Excluding gasoline sales, retail trade fell by 0.4 per cent in the month of December. Nevertheless, sales were up 1.3 per cent in the December quarter, which points to more than reasonable growth when real GDP is released at the end of the month.

The final outcome will rely significantly on the price deflator applied to gasoline sales and indicates that there remains considerable uncertainty surrounding household consumption in the December quarter national accounts.

But clearly petrol sales were not the only source of weakness during December. Spending on electronics & appliances and building materials fell by 1.6 per cent and 1.9 per cent, respectively. Retail spending on clothing & accessories and at department stores was also down.

Partially offsetting these trends was greater spending on food; spending on food & beverages rose by 0.3 per cent, while spending at grocery stores climbed by 0.4 per cent. Momentum within these sectors has increased somewhat recently and points to stronger growth in the coming months.

Obviously this result will be dissected from a number of angles in the days ahead. However, it appears too soon to make any firm conclusions.

That the result was weak is undeniable but without having access to the inflation-adjusted data we should be cautious before drawing too many conclusions. A sharp fall in relative prices -- as has recently been the case with petrol -- can throw up some unusual results.
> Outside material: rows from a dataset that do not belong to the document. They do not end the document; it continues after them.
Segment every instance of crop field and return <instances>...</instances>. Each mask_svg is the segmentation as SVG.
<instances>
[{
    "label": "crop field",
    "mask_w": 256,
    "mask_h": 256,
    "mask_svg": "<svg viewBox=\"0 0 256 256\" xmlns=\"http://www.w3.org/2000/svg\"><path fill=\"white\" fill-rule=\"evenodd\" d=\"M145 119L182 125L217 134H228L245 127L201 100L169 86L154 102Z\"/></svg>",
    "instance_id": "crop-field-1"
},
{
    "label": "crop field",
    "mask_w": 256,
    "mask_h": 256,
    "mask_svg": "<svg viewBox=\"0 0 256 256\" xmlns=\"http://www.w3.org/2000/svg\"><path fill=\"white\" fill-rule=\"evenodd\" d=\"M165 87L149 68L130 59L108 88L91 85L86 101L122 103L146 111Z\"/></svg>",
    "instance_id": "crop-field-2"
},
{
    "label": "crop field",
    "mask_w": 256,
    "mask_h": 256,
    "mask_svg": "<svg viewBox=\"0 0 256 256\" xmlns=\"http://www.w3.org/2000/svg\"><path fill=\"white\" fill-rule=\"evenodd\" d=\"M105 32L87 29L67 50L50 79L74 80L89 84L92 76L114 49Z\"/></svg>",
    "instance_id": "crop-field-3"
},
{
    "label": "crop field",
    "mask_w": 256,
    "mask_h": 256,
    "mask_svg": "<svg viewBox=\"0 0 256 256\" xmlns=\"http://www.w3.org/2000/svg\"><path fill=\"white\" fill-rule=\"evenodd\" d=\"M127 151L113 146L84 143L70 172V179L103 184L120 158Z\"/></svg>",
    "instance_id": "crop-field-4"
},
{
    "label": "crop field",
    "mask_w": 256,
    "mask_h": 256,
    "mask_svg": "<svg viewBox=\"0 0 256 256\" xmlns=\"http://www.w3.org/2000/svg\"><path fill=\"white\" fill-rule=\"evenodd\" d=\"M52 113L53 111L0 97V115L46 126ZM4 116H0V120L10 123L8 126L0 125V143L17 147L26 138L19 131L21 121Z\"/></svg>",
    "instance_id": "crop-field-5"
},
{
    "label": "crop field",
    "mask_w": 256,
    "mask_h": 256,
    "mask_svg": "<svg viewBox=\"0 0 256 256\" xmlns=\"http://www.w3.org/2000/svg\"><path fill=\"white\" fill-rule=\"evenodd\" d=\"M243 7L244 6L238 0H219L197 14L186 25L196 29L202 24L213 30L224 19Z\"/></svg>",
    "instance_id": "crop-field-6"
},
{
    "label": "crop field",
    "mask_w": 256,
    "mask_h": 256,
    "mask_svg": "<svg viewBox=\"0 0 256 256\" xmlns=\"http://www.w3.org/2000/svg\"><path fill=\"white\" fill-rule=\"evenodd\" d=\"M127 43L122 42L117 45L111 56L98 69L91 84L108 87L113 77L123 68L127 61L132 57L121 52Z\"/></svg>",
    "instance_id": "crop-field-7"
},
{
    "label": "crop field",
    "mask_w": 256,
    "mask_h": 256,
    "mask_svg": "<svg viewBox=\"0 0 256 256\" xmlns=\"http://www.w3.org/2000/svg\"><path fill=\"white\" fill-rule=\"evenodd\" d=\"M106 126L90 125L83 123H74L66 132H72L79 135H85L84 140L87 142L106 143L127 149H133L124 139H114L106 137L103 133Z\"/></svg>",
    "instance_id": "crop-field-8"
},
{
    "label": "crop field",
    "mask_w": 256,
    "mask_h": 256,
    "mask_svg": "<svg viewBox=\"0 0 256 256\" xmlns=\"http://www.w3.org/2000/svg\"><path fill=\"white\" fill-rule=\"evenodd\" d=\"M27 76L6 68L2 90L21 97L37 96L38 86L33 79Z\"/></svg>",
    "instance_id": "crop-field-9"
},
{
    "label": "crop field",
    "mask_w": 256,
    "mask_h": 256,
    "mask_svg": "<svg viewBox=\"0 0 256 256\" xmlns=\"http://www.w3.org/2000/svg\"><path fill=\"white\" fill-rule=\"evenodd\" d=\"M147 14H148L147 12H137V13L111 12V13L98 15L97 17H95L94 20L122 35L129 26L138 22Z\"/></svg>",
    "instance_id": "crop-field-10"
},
A decline in oil prices is traditionally treated as a bit like a tax cut. Since spending on petrol is a necessity -- that is the volume consumed is quite resistant to changes in price -- a lower petrol price effectively boosts the purchasing power of consumer incomes. With oil prices lower, households can buy more food and petrol but also more of other goods and services.

Obviously that hasn’t eventuated yet but there may be a mismatch between when households realise that petrol prices are lower and when they believe that they will stay low. In the upcoming months, I expect consumer spending to pick-up, particularly in discretionary spending, with both the lower oil price and the higher US dollar acting to boost demand.

The outlook for household spending remains quite bright -- although in the days to come many analysts will revise down their expectations. The main concern for the household sector remains wage growth, which continues to disappoint.

On a trend basis, the US labour market is rising at its fastest pace since November 1997 and has just enjoyed its strongest calendar year since 1999 (Why the Fed won’t rush to raise rates, January 12). The unemployment rate dropped to 5.6 per cent in December and even the participation rate appears to have stabilised somewhat over the past year.

All of these factors should underpin the household sector during 2015. Naturally there are risks -- largely related to asset prices and wage growth -- but the combination of lower petrol prices, strong job growth and a higher dollar should ensure that the household sector goes from strength-to-strength this year.